Pingback: What a Treat! – HorseAddict
Amazing photos of the wild! and big bird. 🙂
Thanks Lily, glad you enjoyed
Pingback: Lens-Artists #120 – what a treat! – lil bit of everything
Pingback: What A Treat | Nut House Central
Tina, Your photos were all a special treat to view. Great topic.
Mine entry this week is just ordinary daily treats found in Canby.
Thanks very much Cee, both for your lovely comment and for joining us this week!

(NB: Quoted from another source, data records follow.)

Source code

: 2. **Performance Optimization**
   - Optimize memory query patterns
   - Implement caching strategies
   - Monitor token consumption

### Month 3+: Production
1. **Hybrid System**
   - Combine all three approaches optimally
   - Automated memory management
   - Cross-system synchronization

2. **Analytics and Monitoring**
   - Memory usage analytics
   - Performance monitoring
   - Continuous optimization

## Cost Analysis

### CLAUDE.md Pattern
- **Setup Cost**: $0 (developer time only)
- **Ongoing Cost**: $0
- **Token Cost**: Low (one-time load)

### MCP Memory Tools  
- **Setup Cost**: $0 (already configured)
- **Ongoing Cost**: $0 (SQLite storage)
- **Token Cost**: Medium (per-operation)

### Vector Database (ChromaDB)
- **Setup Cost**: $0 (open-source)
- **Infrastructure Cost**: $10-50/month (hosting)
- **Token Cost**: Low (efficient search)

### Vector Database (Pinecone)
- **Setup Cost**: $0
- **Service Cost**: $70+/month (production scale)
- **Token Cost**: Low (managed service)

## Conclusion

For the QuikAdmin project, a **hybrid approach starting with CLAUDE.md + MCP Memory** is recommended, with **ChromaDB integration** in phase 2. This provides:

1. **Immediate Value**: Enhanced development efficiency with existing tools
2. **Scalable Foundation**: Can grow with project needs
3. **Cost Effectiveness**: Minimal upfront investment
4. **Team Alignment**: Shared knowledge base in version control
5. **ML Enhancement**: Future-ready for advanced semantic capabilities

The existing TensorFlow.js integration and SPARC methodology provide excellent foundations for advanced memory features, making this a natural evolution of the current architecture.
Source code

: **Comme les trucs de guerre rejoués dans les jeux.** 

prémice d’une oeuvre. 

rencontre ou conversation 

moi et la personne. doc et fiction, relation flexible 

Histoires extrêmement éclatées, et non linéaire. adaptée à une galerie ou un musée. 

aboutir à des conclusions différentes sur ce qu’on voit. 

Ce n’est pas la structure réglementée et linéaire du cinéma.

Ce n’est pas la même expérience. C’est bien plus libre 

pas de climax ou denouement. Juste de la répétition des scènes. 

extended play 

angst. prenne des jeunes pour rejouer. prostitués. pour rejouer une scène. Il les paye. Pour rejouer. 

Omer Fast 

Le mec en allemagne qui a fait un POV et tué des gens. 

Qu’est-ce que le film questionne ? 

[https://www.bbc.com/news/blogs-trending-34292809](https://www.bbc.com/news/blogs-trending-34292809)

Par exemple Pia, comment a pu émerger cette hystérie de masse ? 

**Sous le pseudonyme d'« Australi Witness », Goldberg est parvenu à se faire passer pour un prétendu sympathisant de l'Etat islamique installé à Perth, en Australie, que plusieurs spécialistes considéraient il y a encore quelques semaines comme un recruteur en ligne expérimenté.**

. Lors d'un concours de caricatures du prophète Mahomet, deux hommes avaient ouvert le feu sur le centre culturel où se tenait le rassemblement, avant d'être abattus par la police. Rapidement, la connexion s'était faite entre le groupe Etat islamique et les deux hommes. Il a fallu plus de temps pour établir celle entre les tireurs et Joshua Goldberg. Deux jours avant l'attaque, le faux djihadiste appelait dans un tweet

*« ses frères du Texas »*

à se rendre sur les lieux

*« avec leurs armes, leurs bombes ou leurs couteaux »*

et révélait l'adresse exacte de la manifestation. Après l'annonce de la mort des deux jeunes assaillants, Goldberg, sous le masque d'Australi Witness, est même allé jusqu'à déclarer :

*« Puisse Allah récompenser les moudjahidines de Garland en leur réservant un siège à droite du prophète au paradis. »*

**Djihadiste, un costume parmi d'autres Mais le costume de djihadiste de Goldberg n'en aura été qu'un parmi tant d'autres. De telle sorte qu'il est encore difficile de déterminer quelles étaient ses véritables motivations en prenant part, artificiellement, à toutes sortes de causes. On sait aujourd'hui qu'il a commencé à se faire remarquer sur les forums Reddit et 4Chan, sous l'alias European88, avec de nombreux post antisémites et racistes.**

Pingback: Lens Artists Photo #120 – What a Treat and Kammie Oddball Challenges – Cee's Photo Challenges
Pingback: Always A Treat | Out of My Write Mind
Pingback: Lens-Artists Photo Challenge – What A Treat! | Getting the Picture
Thank you for passing on these tips. I am going to review my own wildlife photos to see how well they stack up against them 🙂 Meanwhile, here’s my contribution to the theme: https://www.toonsarah-travels.blog/lens-artists-challenge-120-what-a-treat/
My pleasure Sarah, we all felt we got some excellent suggestions from the class, happy to share them.
Pingback: Lens-Artists Challenge #120: What A Treat! - Travel with me
Your images area treat for me, but how wonderful to be given such wonderful instruction!
Thanks very much Dawn and yes the class was terrific.
Pingback: Lens-Artists Challenge #120 – What a Treat! Part 2 – John's Space …..
Pingback: Corn | What's (in) the Picture?
Pingback: Lens-Artists Photo Challenge #120 – Twenty Four
I am speechless at the stunning compilation of photographs you’ve put up here. This is absolutely brilliant.